Die „Kür“ ist eine offene Rubrik, die die Pflichtübungen ergänzen kann. Gibt es Material aus der Kampagne, wird zu Spenden aufgerufen oder gibt es gar etwas richtig Spannendes? Wahlkampf ist auch auf der Straße nicht nur Programm-Broschüre und Kandidatenliste. Was also sehen wir zur Europawahl 2014 im Internet?

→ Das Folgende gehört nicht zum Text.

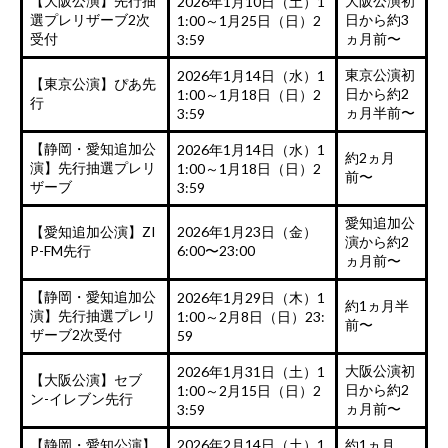
【大阪公演】先行抽
大阪公演初
2026年1月10日（土）1
選プレリザーブ2次
日から約3
1:00～1月25日（日）2
受付
ヵ月前〜
3:59
東京公演初
2026年1月14日（水）1
【東京公演】ぴあ先
日から約2
1:00～1月18日（日）2
行
ヵ月半前〜
3:59
【静岡・愛知追加公
2026年1月14日（水）1
約2ヵ月
演】先行抽選プレリ
1:00～1月18日（日）2
前〜
ザーブ
3:59
愛知追加公
【愛知追加公演】ZI
2026年1月23日（金）
演から約2
P-FM先行
6:00〜23:00
ヵ月前〜
【静岡・愛知追加公
2026年1月29日（木）1
約1ヵ月半
演】先行抽選プレリ
1:00～2月8日（日）23:
前〜
ザーブ2次受付
59
大阪公演初
2026年1月31日（土）1
【大阪公演】セブ
日から約2
1:00～2月15日（日）2
ン-イレブン先行
ヵ月前〜
3:59
【静岡・愛知公演】
2026年2月14日（土）1
約1ヵ月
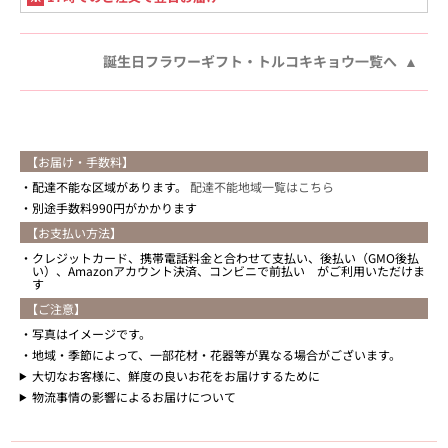
誕生日フラワーギフト・トルコキキョウ一覧へ
【お届け・手数料】
配達不能な区域があります。
配達不能地域一覧はこちら
別途手数料990円がかかります
【お支払い方法】
クレジットカード、携帯電話料金と合わせて支払い、後払い（GMO後払
い）、Amazonアカウント決済、コンビニで前払い がご利用いただけま
す
【ご注意】
写真はイメージです。
地域・季節によって、一部花材・花器等が異なる場合がございます。
大切なお客様に、鮮度の良いお花をお届けするために
物流事情の影響によるお届けについて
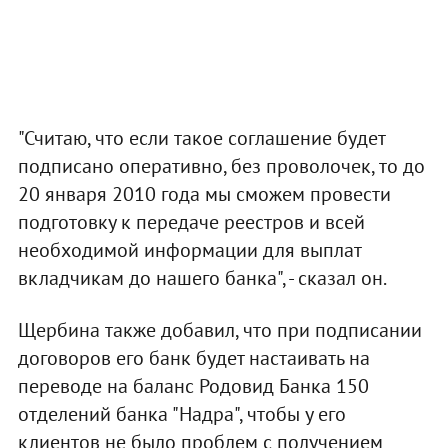
"Считаю, что если такое соглашение будет
подписано оперативно, без проволочек, то до
20 января 2010 года мы сможем провести
подготовку к передаче реестров и всей
необходимой информации для выплат
вкладчикам до нашего банка", - сказал он.
Щербина также добавил, что при подписании
договоров его банк будет настаивать на
переводе на баланс Родовид Банка 150
отделений банка "Надра", чтобы у его
клиентов не было проблем с получением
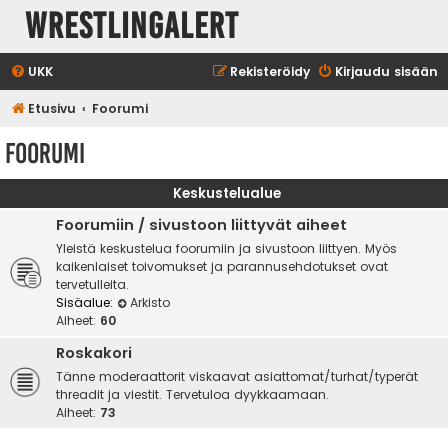
WrestlingAlert
UKK
Rekisteröidy
Kirjaudu sisään
Etusivu
Foorumi
Foorumi
Keskustelualue
Foorumiin / sivustoon liittyvät aiheet
Yleistä keskustelua foorumiin ja sivustoon liittyen. Myös
kaikenlaiset toivomukset ja parannusehdotukset ovat
tervetulleita.
Sisäalue:
Arkisto
Aiheet:
60
Roskakori
Tänne moderaattorit viskaavat asiattomat/turhat/typerät
threadit ja viestit. Tervetuloa dyykkaamaan.
Aiheet:
73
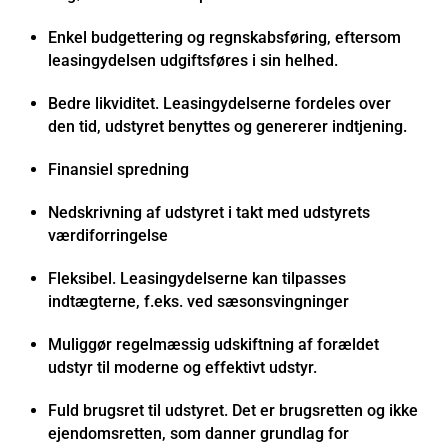
Enkel budgettering og regnskabsføring, eftersom
leasingydelsen udgiftsføres i sin helhed.
Bedre likviditet. Leasingydelserne fordeles over
den tid, udstyret benyttes og genererer indtjening.
Finansiel spredning
Nedskrivning af udstyret i takt med udstyrets
værdiforringelse
Fleksibel. Leasingydelserne kan tilpasses
indtægterne, f.eks. ved sæsonsvingninger
Muliggør regelmæssig udskiftning af forældet
udstyr til moderne og effektivt udstyr.
Fuld brugsret til udstyret. Det er brugsretten og ikke
ejendomsretten, som danner grundlag for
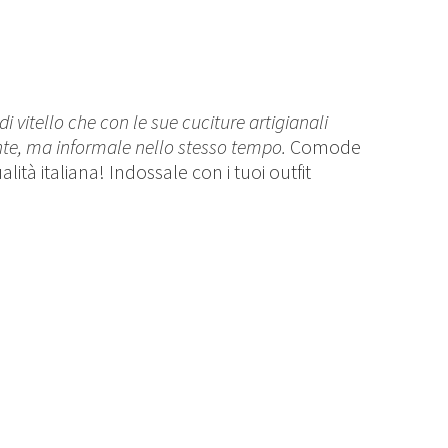
di vitello che con le sue
cuciture artigianali
nte, ma informale nello stesso tempo.
Comode
alità italiana! Indossale con i tuoi outfit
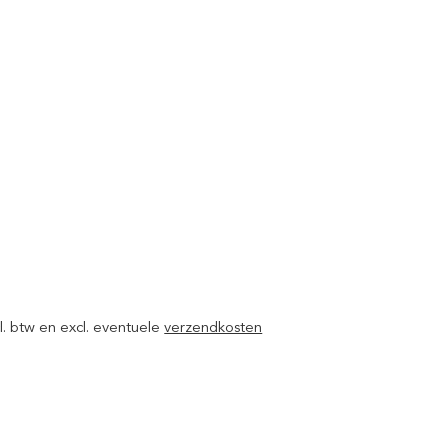
ncl. btw en excl. eventuele
verzendkosten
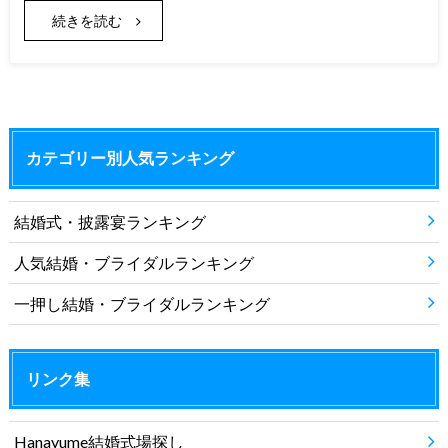
続きを読む
カテゴリー別人気ランキング
結婚式・披露宴ランキング
人気結婚・ブライダルランキング
一押し結婚・ブライダルランキング
リンク集
Hanayume結婚式場探し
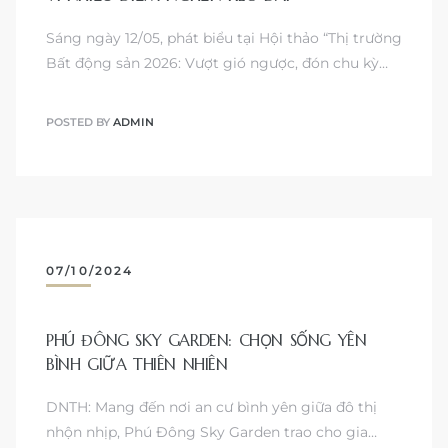
Sáng ngày 12/05, phát biểu tại Hội thảo “Thị trường
Bất động sản 2026: Vượt gió ngược, đón chu kỳ…
POSTED BY
ADMIN
07/10/2024
PHÚ ĐÔNG SKY GARDEN: CHỌN SỐNG YÊN
BÌNH GIỮA THIÊN NHIÊN
DNTH: Mang đến nơi an cư bình yên giữa đô thị
nhộn nhịp, Phú Đông Sky Garden trao cho gia…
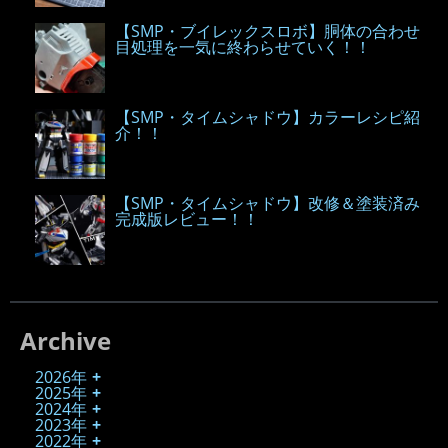
【SMP・ブイレックスロボ】胴体の合わせ
目処理を一気に終わらせていく！！
【SMP・タイムシャドウ】カラーレシピ紹
介！！
【SMP・タイムシャドウ】改修＆塗装済み
完成版レビュー！！
Archive
2026年
2025年
2024年
2023年
2022年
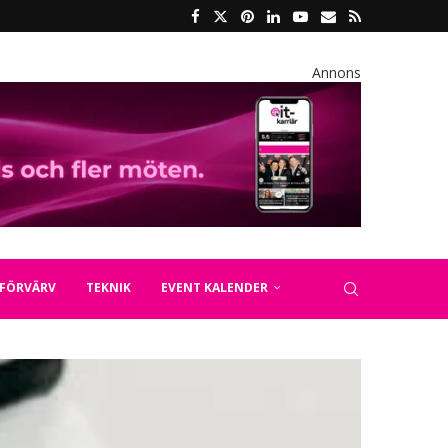
Annons
FÖRVÄRV
TEKNIK
EVENT KALENDER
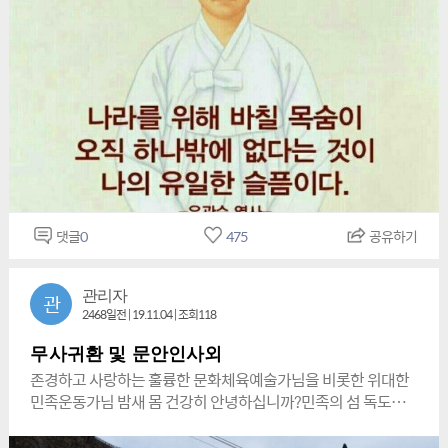
습니다.<세계문화올림픽 성공 기원을 위한!><세계문화체육예술
축제(독도사수대회) 제 14회 특집><민족의 섬 독도(정상특별등
반)탐방 및 신비의 섬 울릉도 특별탐방>“때론 인간 문화재가 되
어 평생연금 수령을 할 수도 있고,가문의 영광이 될 수도 있는“위
대한 민족운동 우수활동 애국자 및 훌륭한 문화체육예술인들에
게도특별히 주어지는 정부와 관계기관장 특별공로상<현재 총 3
명 배출됨>대통령배(상·훈포상),대한민국 국회의장특별공로상,
국무총리특별공로상,문화체육관광부장관특별공로상 , 각부처
장관특별공로상,대한민국 국회 각 위원장특별공로상외 다수의
관계부처장관 및 관계기관 연대단체장특별공로상등 수 많은 각
종 포상실시>*일시: 만물이 소생(蘇生)하는 아름다운 봄 날 가정
댓글
0
475
공유하기
(家庭)의 달 5월에 실시합니다.-✡<제1차>5월
15(금),16(토),17(일)<2박 3일 7식 제공(482명 마감됨)>,-✡ <제
2차>5월 17(일)18(월),19(화)<총2박3일 7식(특식1식)제공> 추
관리자
관
진하며, 잔여 좌석도 얼마 남지 않았습니다>※<동참 총 경비 당
2468일전 | 19.11.04 | 조회118
초 60여만원이나 총40만원확정 (국가로 부터 태극기를 형상하
여 유일하게 특허 받은 100% 국산 특수기능성 특별 기념품 증
무사귀환 및 문안인사외
정등 명제선 명예총재, 김영삼총재등 약 2억 협찬등)신청양식=
존경하고 사랑하는 훌륭한 문화체육예술가님을 비롯한 위대한
아래 양식 순서변경불가함>⓵.신청자성명<영문포함>,⓶.휴대전
민족운동가님 밤새 몸 건강히 안녕하십니까?민족의 섬 독도사
화,⓷,주민등록번호(13자리),⓸.주소<집결 희망장소 및 버스탑
수를 위한 금번<2박3일> 행사의긴 여정동안 정말 노고가 많으
승희망장소>,⓹본 정보를 접한 경로 및 주최,주관측 의견,제안등
셨습니다. 새벽까지 단 하분도 빠짐없이 목적지에 무사히 다들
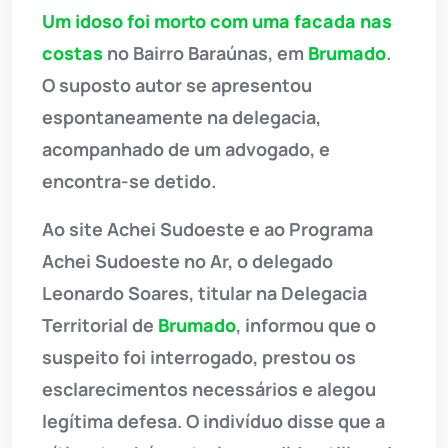
Um idoso foi morto com uma facada nas
costas
no Bairro Baraúnas, em
Brumado
.
O suposto autor se apresentou
espontaneamente na delegacia,
acompanhado de um advogado, e
encontra-se detido.
Ao site Achei Sudoeste e ao Programa
Achei Sudoeste no Ar, o delegado
Leonardo Soares, titular na Delegacia
Territorial de
Brumado
, informou que o
suspeito foi interrogado, prestou os
esclarecimentos necessários e alegou
legítima defesa. O indivíduo disse que a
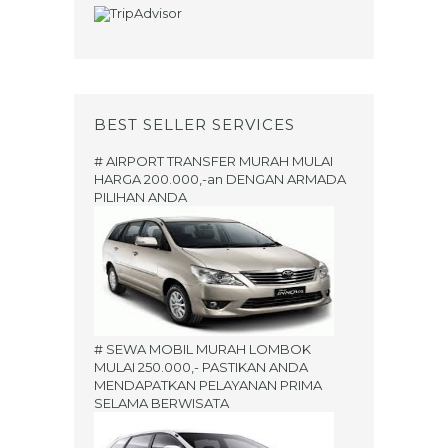
BEST SELLER SERVICES
# AIRPORT TRANSFER MURAH MULAI
HARGA 200.000,-an DENGAN ARMADA
PILIHAN ANDA
# SEWA MOBIL MURAH LOMBOK
MULAI 250.000,- PASTIKAN ANDA
MENDAPATKAN PELAYANAN PRIMA
SELAMA BERWISATA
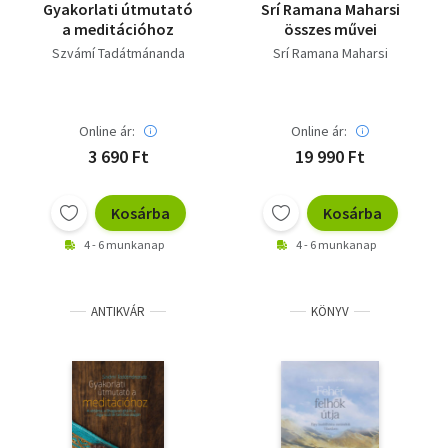
Gyakorlati útmutató
Srí Ramana Maharsi
a meditációhoz
összes művei
Szvámí Tadátmánanda
Srí Ramana Maharsi
Online ár:
Online ár:
3 690 Ft
19 990 Ft
Kosárba
Kosárba
4 - 6 munkanap
4 - 6 munkanap
ANTIKVÁR
KÖNYV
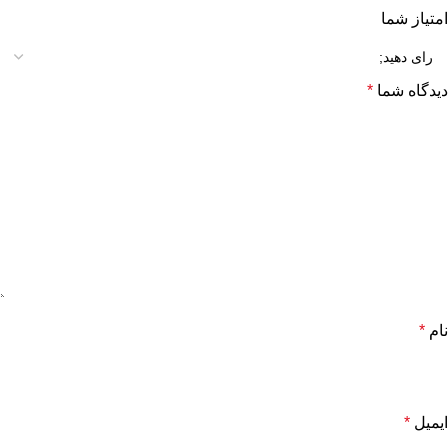
امتیاز شما
دیدگاه شما
*
نام
*
ایمیل
*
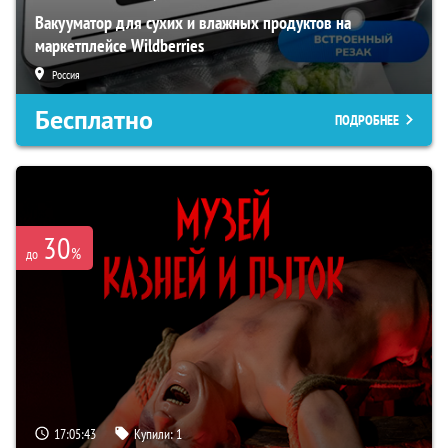
Вакууматор для сухих и влажных продуктов на
маркетплейсе Wildberries
Россия
Бесплатно
ПОДРОБНЕЕ
30
%
до
17:05:42
Купили:
1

Die komplette Betrachtung gibt es auf Wahl.de, aber das Fazit schonmal vorweg:

Immerhin, bis auf die FDP haben alle Parteien mehr oder weniger leicht zugänglich die grundlegenden Infos im Angebot. Schade, dass noch nicht überall Barrierefreiheit und Zugänglichkeit zum Standard gehören. Aber mehr als ein paar Links, PDFs und kurze Texte gibt es fast nirgendwo. Wo ist denn das Storytelling, von dem beispielsweise Robert Heinrich von den Grünen noch hier im Blog sprach? Europa ist ein komplexes Thema, für das sich viele Wähler nicht interessieren. Wenn man dann schon einmal das Glück hat, die Bürger auf die eigene Internetseite zu ziehen, dann muss ihnen einfach mehr geboten werden. Wie die Grünen Wahlziele in 2 Minuten zur letzten Bundestagswahl zum Beispiel oder interessante Erklär-Videos. Es muss ja auch nicht immer Multimedia sein, gut geschriebene, knapp formulierte Texte mit erklärenden Bildern wären schonmal ein Anfang.

Und so wundert es nicht, dass bis auf die SPD keine Partei ihre Startseite wirklich auf den Europawahlkampf trimmt. Die Europawahl 2014 auf den Internetseiten der deutschen Parteien ist zu finden, wenn man denn wirklich will. Ein Wahlkampf, der seinen Namen verdient, sieht auch online anders aus. Wo auch immer die Kampagnen-Etats eigensetzt wurden, Online läuft die Europawahl nur so nebenbei.